O género continua a partir daí, seja numa clara reprodução da iconografia antiga, ou em histórias modernas, muitas vezes com enormes sucessos comerciais. São exemplos: “The Postman Always Rings Twice” (1981), “Body Heat” (1981), “Blood Simple” (1984), “Basic Instinct” (1992), “Se7en” (1995), “The Usual Suspects” (1995), “Jackie Brown” (1997), “L.A. Confidential” (1997), “Memento” (2000), “The Black Dahlia” (2006), “No Country For Old Men” (2007), “Drive” (2011).
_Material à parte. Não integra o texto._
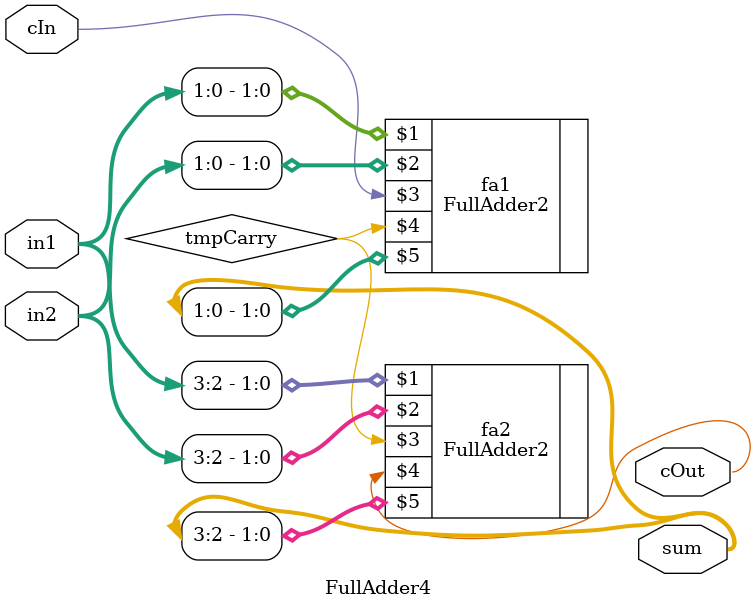
<source format=v>
`timescale 1ns / 1ps
module FullAdder4(
	input [3:0]in1,
	input [3:0]in2, 
	input cIn, 
	output cOut, 
	output [3:0] sum);
	
	wire tmpCarry; //inside carry
	
	FullAdder2 fa1(in1[1:0], in2[1:0], cIn, tmpCarry, sum[1:0]);
	FullAdder2 fa2(in1[3:2], in2[3:2], tmpCarry, cOut, sum[3:2]);


endmodule

</source>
O sucesso do Noir mede-se ainda pela sua transversalidade, não sendo raro surgir misturado com outros géneros, como as aventuras de super-heróis: “Batman” (1989), “Batman Returns” (1992); a animação: “Who Framed Roger Rabbit?” (1988); o terror: “Angel Heart” (1987), “The Ninth Gate” (1999); e claro, acima de tudo, a comédia: “Play It Again, Sam” (1972), “After Hours” (1985), “The Naked Gun” (1988), “Get Shorty” (1995), “The Big Lebowski” (1998), “Kiss Kiss Bang Bang” (2005).
O seu uso na Ficção Científica, gerou aquilo a que muitos autores chamam o Tech Noir, e que é perfeitamente ilustrado em filmes como “Blade Runner” (1982), “Strange Days” (1995), “12 Monkeys” (1995), “Gattaca” (1997), “Dark City” (1998), “eXistenZ” (1998), “Minority Report” (2002), “Sin City” (2005), “Inception” (2010) ou “Looper” (2012).
Bibliografia consultada
- BRION, Patrick – Mémoirs du Cinéma: Les Films Noirs. Genève: Éditions Liber, 1995.
- MULLER, Eddie – Film Noir [em linha]. GreenCine. Vários Autores, actual. 2007 [consult. 2012]. Disponível na Internet <URL: http://www.greencine.com >
- OLIVEIRA, Luis Miguel (Coord.) – Billy Wilder: As Folhas da Cinemateca. Lisboa: Cinemateca Portuguesa, 2002.
- SILVER, Alain, URSINI, James, DUNCAN, Paul (Ed.) – Film Noir. Köln, London, Los Angeles, CA: Taschen Books, 2012.